Entertainment behind the scenes
Ain’t no spotlight in the works for soul icon Bill Withers
If you never saw Bill Withers perform during his heyday in the 1970s, you’re out of luck. The 70-year-old singer/songwriter of such soul standards as “Lean on Me” and “Ain’t No Sunshine” says he has no desire to mount a late-era comeback because he gets more applause now than when he was on stage.
“When I was actually out there, I played small places, I never drew that many people, I didn’t get any applause,” he said during a chat this week with a few journalists. “The kind of stuff that I did, actually, it took about 30 years for it to sink in. But when I was current, I wasn’t that big a deal. So I learned my lesson. If I stay at home, things go well for me. I don’t want to show up and screw it up.”
Withers and his statuesque singer/songwriter daughter Kori were attending a book party in downtown Los Angeles on Tuesday for Jerry Leiber and Mike Stoller, and he indeed garnered a lot of applause and adoration. Maybe he has a point. So what does he do all day?
“I’m having fun, working with my daughter,” he said. “I’m just kinda like the band-dad. I let ‘em use my house, and clean up after ‘em sometimes, and speak ill of ‘em when they’re gone.”

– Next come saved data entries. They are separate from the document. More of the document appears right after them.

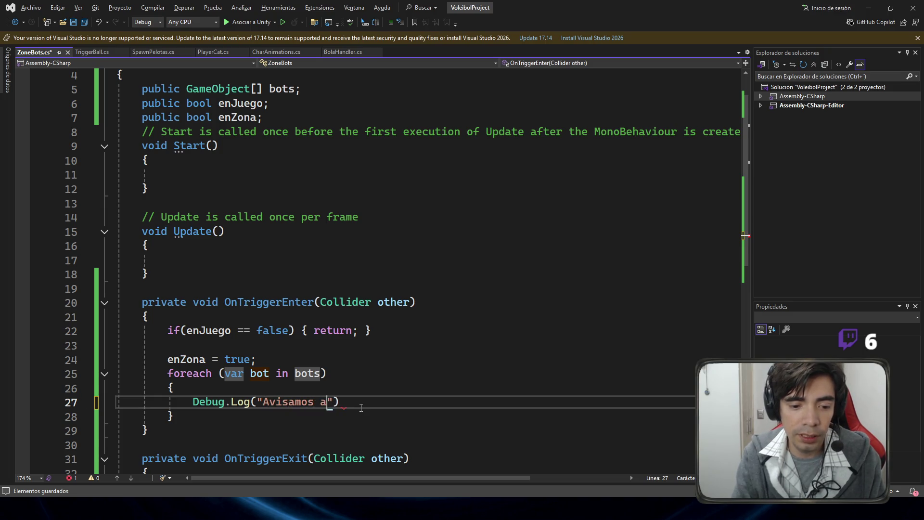
text(ot :)
key(BackSpace)
key(BackSpace)
text(:)
key(Right)
text(+ )
text(bot.name)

Another reason why Withers does not miss the spotlight is that he was late getting to it in the first place. He worked for nine years as an aircraft mechanic in the U.S. Navy, and spent the second half of the 1960s struggling to land a record deal in Los Angeles. He finally released his first album in ’71, “Just As I Am,” and won a songwriting Grammy for the hit single “Ain’t No Sunshine.”

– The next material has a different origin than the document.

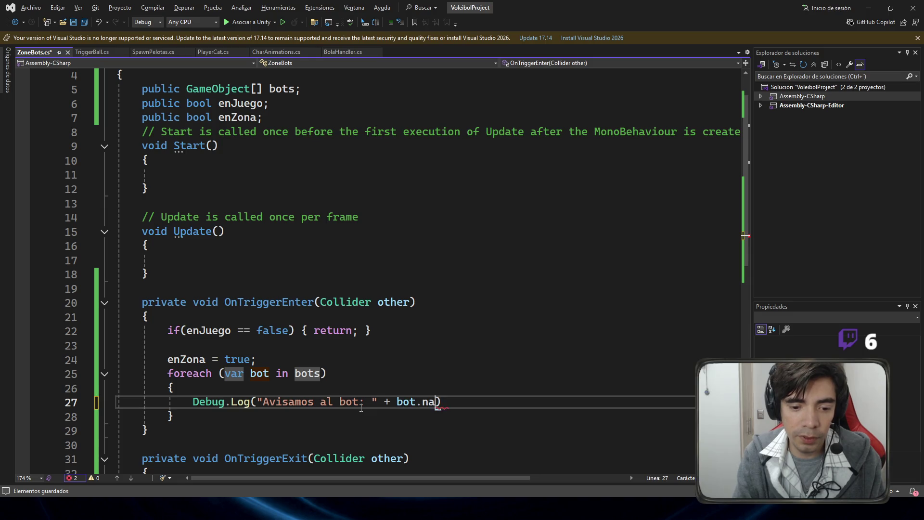
text();)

He released his ninth and final album in 1985. His MBA-trained wife administers his lucrative catalog. “You’ve got to keep her busy, or she’s a pain in the butt,” he said.
Some other bons mots:
HIS INFLUENCES: “My favorite early writings were clever people like Chuck Berry and Leiber & Stoller … It had some literary value in that it didn’t lean on the cliches. They were authentic things. They were for real.”
ELVIS PRESLEY: “Elvis didn’t influence me at all. I might have influenced him more than he influenced me, if you can dig it … Elvis was more of a spectacle to me. I always thought it was funny. Nothing against it, but it didn’t bring anything new to me.”
THE BLUES: “People ask you, ‘Do you listen to the classical blues things like Bessie Smith?’ No, there was a man living down the street from me that was like that. I’m from Slab Fork, West Virginia, so that stuff is part of the whole culture.”